Risk management is an area to which many companies do not pay enough attention. All too often, it is an annual ritual of quoting the cost of insurance coverage rather than a process of evaluating all the options to manage risk, which should balance coverage and cost. Companies that are progressive in managing their risk often move through various types of coverage scenarios, from flat premium to high deductible plans. When payrolls get large enough, a captive is often the alternative that gives companies the best risk management solution.

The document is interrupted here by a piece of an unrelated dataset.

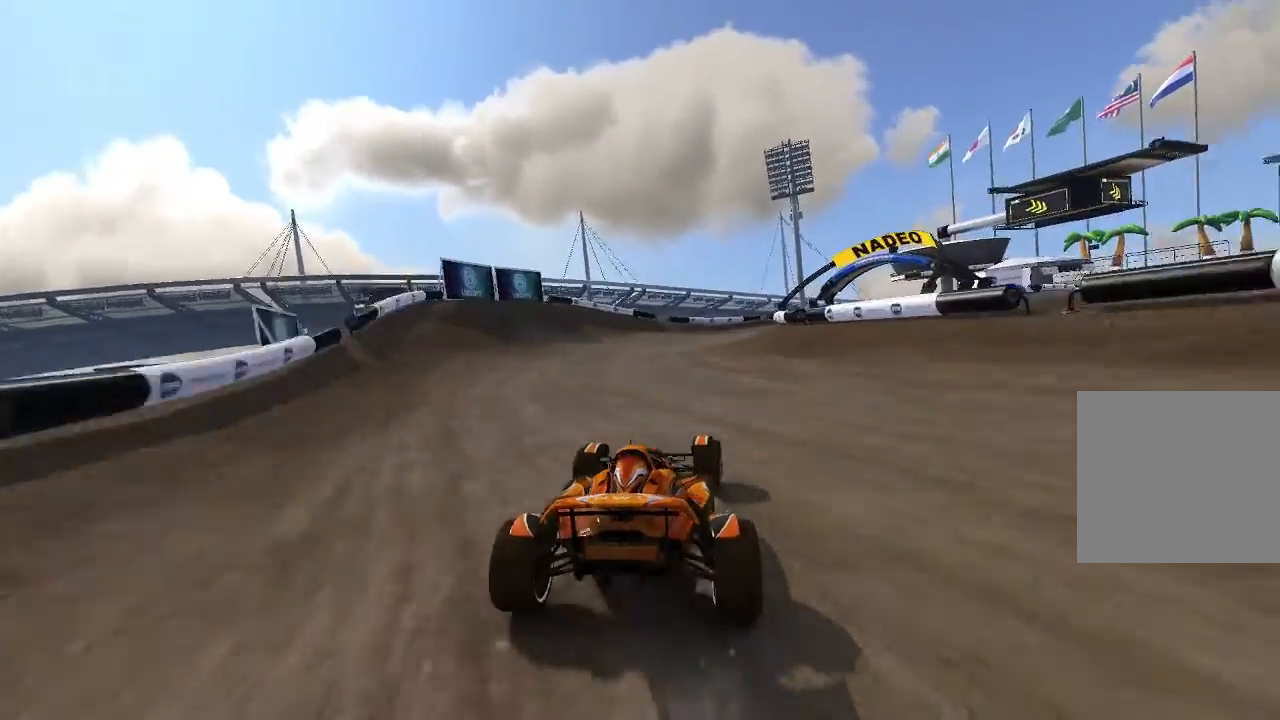
{"buttons": ["A"], "left_stick": "up-right", "events": [[380, "left_stick", "up-right"]]}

A captive is an insurance company formed to insure the risks of the businesses that are related to it through common ownership. Essentially, this strategy is based on the fact that the premium a company pays for insurance is based partly on the company’s specific loss experience, the insurance company’s underwriting risk which is related to all the companies in the market, and the insurance company’s underwriting profit. By forming a captive, a company narrows the companies included in the risk pool and therefore can reduce risk and premium costs. Additionally, any remaining profit in the captive is to the benefit of its owners.

There are different types of captives, but the most common among our clients is a group captive. A group captive is owned by a number of companies to provide a vehicle to meet the common insurance needs of the group, which most often include general liability and workers’ compensation coverage. Group captives normally have stringent requirements for participation, including company and premium size, loss experience, and quality of a company’s safety program. A well-organized group captive has a collection of well-run companies that have good safety records, loss experience, and lower risk profiles.

The principal benefits of joining a captive are:

1.  Lower insurance costs. By self-insuring within a captive, the profit of the insurance company is essentially eliminated from the premium cost a company would pay. Additionally, most captives are selective as to the risk profile of the companies it allows to become members. The result is a group of companies with lower loss experience and, therefore, lower insurance costs. In a captive, these savings find their way back to the participants in the form of reduced premiums or dividends.

2.  Control of claims process. When companies experience claims in traditional insurance coverages, they are at the mercy of the insurance company handling the claim and are subject to the decisions they make in managing and closing out the claim.  Captives manage their own claims and normally select partners to manage the captive’s claims.  Captive members are more involved and have more discretion over how claims are managed and settled, which usually results in lower costs.

3.  Flexibility in managing coverage. In buying traditional insurance, many companies may not be able to find a suitable structure for managing specific risks or may not be able to find coverage at all. Within a captive, the owners have a say in how coverage is structured, how much risk to retain and what levels of deductibles make sense. This flexibility allows companies to strike the right balance of risk and cost.

4.  Information sharing. There is an important side benefit of being in a captive. Most companies who participate in captives are serious about managing risk and are incentivized to help each other improve the overall results of the captive. This results in the sharing of best practices among participants to help everyone lower their loss experience and improve the results of the captive.

Captives are truly a way for a company to realize a return on investment for their risk management and safety programs. Consideration of a captive should be on the management agenda for any company interested in improving its bottom line.